- **YOUR GOAL**: Look through the records below for the line with "was stained to". Return that line and each one after it up to and including the line with "cells show no", exactly.

- **PROVIDED ENTRIES**:

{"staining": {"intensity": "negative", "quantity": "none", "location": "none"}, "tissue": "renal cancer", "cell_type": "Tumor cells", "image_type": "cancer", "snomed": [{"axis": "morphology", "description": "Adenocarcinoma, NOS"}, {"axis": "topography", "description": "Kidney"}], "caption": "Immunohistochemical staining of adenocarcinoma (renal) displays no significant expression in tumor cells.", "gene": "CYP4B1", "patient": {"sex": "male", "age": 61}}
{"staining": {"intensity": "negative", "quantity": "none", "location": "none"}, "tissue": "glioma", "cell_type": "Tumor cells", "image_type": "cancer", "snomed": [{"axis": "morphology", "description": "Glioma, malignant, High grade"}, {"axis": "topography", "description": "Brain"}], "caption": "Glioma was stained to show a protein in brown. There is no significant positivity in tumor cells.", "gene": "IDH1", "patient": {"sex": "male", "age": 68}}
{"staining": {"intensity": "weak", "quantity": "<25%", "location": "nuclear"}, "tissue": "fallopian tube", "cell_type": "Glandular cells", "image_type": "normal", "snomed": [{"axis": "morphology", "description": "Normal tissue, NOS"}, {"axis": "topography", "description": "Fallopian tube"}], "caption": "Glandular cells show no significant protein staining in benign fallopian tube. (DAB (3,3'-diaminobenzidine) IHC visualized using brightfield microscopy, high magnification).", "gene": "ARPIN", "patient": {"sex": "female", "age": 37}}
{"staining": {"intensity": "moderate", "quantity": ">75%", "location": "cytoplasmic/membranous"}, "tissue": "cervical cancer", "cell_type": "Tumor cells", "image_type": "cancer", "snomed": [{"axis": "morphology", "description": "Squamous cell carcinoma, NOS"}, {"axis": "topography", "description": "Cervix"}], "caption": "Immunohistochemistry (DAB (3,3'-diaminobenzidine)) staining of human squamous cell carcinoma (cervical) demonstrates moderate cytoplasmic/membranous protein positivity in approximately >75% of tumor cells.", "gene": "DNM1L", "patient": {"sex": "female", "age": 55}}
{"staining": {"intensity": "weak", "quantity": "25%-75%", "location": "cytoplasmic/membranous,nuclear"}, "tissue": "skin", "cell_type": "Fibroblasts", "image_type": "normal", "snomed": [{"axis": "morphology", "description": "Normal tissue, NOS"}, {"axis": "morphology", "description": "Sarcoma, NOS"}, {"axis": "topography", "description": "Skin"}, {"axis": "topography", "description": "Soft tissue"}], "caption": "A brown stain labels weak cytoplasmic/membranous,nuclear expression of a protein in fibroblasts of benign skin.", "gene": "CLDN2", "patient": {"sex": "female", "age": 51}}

- **YOUR RESPONSE**:
{"staining": {"intensity": "negative", "quantity": "none", "location": "none"}, "tissue": "glioma", "cell_type": "Tumor cells", "image_type": "cancer", "snomed": [{"axis": "morphology", "description": "Glioma, malignant, High grade"}, {"axis": "topography", "description": "Brain"}], "caption": "Glioma was stained to show a protein in brown. There is no significant positivity in tumor cells.", "gene": "IDH1", "patient": {"sex": "male", "age": 68}}
{"staining": {"intensity": "weak", "quantity": "<25%", "location": "nuclear"}, "tissue": "fallopian tube", "cell_type": "Glandular cells", "image_type": "normal", "snomed": [{"axis": "morphology", "description": "Normal tissue, NOS"}, {"axis": "topography", "description": "Fallopian tube"}], "caption": "Glandular cells show no significant protein staining in benign fallopian tube. (DAB (3,3'-diaminobenzidine) IHC visualized using brightfield microscopy, high magnification).", "gene": "ARPIN", "patient": {"sex": "female", "age": 37}}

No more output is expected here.